- Exercise instructions
Go over the data and keep only the lines that include "hand".

- Material provided
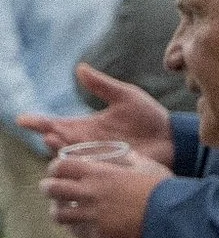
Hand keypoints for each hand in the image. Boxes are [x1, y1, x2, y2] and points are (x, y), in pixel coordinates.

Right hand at [20, 64, 175, 166]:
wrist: (174, 139)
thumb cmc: (150, 117)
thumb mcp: (126, 96)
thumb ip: (102, 85)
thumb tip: (80, 67)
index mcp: (85, 127)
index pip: (55, 125)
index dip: (38, 123)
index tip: (23, 119)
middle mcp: (86, 144)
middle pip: (57, 143)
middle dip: (48, 137)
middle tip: (47, 132)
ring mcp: (97, 159)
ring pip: (71, 158)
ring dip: (62, 151)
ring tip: (56, 140)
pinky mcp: (110, 170)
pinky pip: (91, 170)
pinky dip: (83, 165)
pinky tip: (79, 159)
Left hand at [42, 150, 169, 237]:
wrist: (175, 217)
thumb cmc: (164, 188)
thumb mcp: (147, 165)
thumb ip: (129, 158)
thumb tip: (122, 153)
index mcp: (100, 173)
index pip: (60, 167)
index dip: (55, 168)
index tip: (58, 170)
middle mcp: (90, 193)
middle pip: (51, 189)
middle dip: (48, 187)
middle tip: (52, 189)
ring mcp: (93, 216)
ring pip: (58, 214)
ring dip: (58, 210)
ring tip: (64, 209)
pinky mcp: (99, 234)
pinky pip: (75, 231)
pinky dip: (74, 226)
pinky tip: (81, 223)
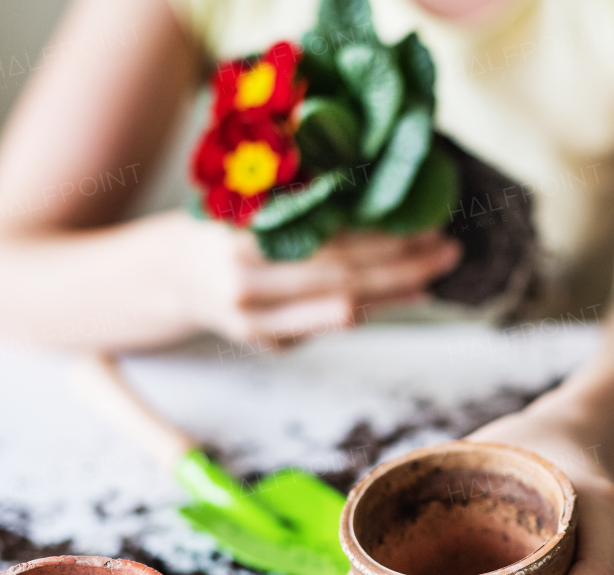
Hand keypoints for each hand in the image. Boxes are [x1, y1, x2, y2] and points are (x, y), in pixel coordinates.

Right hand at [188, 221, 460, 348]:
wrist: (166, 278)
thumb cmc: (216, 228)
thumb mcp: (241, 202)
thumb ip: (293, 202)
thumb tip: (372, 193)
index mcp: (241, 237)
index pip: (330, 238)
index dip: (383, 234)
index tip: (426, 221)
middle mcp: (247, 283)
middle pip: (343, 276)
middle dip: (404, 264)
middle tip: (447, 250)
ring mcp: (256, 321)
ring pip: (342, 308)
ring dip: (397, 292)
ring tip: (435, 274)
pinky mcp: (266, 343)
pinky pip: (330, 325)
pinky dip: (372, 309)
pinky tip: (404, 295)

- Answer section
Hand keypoints for each hand in the image. Boxes are [x1, y1, x2, y2] and points are (x, y), in pixel coordinates.
Right hand at [20, 64, 175, 166]:
Left hand at [42, 150, 169, 237]:
Hand keypoints for each hand in the image. Boxes are [x1, y1, x2, y2] and points are (x, y), in pixel coordinates.
Right hand at [188, 221, 460, 348]:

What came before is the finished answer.